Reklama
Rozwiń
Reklama

Ukraińcy: Nie wiemy dokładnie, kto jest w rosyjskiej niewoli

Rosja więzi tysiące Ukraińców, ale też Tatarów krymskich. Organizacje praw człowieka udokumentowały już 98 tysięcy przypadków rosyjskich zbrodni wojennych.

Publikacja: 25.11.2025 07:30

Wojna Rosji z Ukrainą trwa już ponad 1000 dni

Wojna Rosji z Ukrainą trwa już 980 dni

Wojna Rosji z Ukrainą trwa już ponad 1000 dni

Foto: Sztab Generalny Sił Zbrojnych Ukrainy

Z tego artykułu się dowiesz:

  • Jakie są wyzwania związane z dokumentowaniem zbrodni wojennych i ochroną praw człowieka na terenach konfliktu rosyjsko-ukraińskiego?
  • Jakie działania podejmują międzynarodowe i ukraińskie organizacje w celu odnalezienia i uwolnienia jeńców wojennych?
  • Dlaczego rosyjskie sądy klasyfikują ukraińskich jeńców jako terrorystów i na jakie wyroki są skazywani?

# [Cel ćwiczenia]
Przepisz fragment artykułu o Ukraińcach w rosyjskiej niewoli i zastąp w nim „międzynarodowe” słowem „zagraniczne”. Zacznij od słów „Wojna Rosji z Ukrainą trwa już 980”, a skończ po słowach „uwolnienia jeńców wojennych?”. Rekordy nie mają żadnego związku z artykułem.

[Zapisane wpisy]

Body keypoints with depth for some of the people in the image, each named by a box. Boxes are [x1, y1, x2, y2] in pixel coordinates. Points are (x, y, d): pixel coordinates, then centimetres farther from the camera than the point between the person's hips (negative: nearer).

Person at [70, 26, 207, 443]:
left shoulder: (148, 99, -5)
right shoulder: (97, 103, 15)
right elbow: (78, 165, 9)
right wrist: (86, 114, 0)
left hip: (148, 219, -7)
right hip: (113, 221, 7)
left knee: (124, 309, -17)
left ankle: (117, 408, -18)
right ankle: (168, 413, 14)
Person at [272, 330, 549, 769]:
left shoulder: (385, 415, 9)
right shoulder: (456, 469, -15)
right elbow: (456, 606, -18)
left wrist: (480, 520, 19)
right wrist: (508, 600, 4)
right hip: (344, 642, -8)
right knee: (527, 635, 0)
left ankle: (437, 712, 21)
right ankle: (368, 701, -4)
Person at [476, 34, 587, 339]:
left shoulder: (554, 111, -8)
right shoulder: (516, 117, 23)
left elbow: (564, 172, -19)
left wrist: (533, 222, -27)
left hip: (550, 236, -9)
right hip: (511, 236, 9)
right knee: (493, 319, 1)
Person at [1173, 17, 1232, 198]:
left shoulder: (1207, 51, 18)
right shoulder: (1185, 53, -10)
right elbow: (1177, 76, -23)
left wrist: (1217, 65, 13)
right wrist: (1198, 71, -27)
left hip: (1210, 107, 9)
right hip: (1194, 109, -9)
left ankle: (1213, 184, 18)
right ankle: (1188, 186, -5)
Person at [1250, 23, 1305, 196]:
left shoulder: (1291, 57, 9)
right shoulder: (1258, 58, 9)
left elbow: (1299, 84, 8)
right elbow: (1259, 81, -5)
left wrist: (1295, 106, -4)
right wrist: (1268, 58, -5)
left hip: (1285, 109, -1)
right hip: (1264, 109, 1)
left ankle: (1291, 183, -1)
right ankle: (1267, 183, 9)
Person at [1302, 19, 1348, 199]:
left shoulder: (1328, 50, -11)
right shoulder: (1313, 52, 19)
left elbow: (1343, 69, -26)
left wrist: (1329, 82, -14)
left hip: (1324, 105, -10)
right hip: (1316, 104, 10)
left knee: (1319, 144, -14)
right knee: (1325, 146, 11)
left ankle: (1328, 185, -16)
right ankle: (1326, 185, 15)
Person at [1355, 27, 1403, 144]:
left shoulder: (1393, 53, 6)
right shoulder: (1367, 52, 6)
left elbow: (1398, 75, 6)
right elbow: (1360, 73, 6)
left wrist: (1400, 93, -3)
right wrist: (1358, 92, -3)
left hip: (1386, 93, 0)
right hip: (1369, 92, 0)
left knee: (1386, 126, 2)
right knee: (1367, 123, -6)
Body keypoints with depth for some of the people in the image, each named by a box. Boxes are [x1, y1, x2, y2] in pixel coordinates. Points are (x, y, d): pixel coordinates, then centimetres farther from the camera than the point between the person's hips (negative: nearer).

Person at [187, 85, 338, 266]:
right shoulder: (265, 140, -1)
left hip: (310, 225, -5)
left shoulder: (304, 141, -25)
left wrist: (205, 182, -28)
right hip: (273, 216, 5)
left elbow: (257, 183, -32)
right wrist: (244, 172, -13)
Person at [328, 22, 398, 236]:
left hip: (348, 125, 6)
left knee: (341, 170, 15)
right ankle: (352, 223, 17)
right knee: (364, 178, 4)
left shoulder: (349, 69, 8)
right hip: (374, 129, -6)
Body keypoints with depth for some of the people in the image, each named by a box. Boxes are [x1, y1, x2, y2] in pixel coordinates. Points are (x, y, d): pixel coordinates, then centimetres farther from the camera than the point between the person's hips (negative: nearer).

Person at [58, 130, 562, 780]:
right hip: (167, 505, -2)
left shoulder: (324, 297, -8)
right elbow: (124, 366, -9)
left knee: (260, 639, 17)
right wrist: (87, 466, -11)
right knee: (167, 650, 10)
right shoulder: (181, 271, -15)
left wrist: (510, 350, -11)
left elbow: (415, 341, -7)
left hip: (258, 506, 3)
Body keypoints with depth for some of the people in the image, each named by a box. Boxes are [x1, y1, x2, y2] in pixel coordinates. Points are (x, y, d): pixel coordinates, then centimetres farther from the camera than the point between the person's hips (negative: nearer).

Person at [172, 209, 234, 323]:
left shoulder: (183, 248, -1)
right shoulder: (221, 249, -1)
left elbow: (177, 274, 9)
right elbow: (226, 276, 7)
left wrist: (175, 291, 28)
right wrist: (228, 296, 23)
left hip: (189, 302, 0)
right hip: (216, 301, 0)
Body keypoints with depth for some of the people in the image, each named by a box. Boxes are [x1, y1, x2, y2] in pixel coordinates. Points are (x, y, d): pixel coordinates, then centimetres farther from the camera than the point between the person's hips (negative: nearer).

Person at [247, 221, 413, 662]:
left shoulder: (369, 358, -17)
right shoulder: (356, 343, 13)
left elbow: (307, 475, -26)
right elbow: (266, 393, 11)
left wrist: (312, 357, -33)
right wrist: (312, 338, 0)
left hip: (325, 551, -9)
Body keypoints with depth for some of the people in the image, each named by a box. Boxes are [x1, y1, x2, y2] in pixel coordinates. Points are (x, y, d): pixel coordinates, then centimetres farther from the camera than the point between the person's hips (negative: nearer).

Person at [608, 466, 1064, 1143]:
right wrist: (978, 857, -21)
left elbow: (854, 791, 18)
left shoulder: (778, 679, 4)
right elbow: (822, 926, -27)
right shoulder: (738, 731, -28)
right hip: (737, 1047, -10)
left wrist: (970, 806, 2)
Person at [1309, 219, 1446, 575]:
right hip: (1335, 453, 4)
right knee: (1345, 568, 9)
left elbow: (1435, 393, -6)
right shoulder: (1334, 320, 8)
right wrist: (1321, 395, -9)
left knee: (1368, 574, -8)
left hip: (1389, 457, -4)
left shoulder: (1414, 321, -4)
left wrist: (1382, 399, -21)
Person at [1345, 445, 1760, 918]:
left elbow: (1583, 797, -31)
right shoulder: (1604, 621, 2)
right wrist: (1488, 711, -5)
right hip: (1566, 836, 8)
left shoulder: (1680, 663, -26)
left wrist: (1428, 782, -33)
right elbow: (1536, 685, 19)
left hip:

# [Odpowiedź poniżej]
Wojna Rosji z Ukrainą trwa już 980 dni

Wojna Rosji z Ukrainą trwa już ponad 1000 dni

Foto: Sztab Generalny Sił Zbrojnych Ukrainy

Z tego artykułu się dowiesz:

  • Jakie są wyzwania związane z dokumentowaniem zbrodni wojennych i ochroną praw człowieka na terenach konfliktu rosyjsko-ukraińskiego?
  • Jakie działania podejmują zagraniczne i ukraińskie organizacje w celu odnalezienia i uwolnienia jeńców wojennych?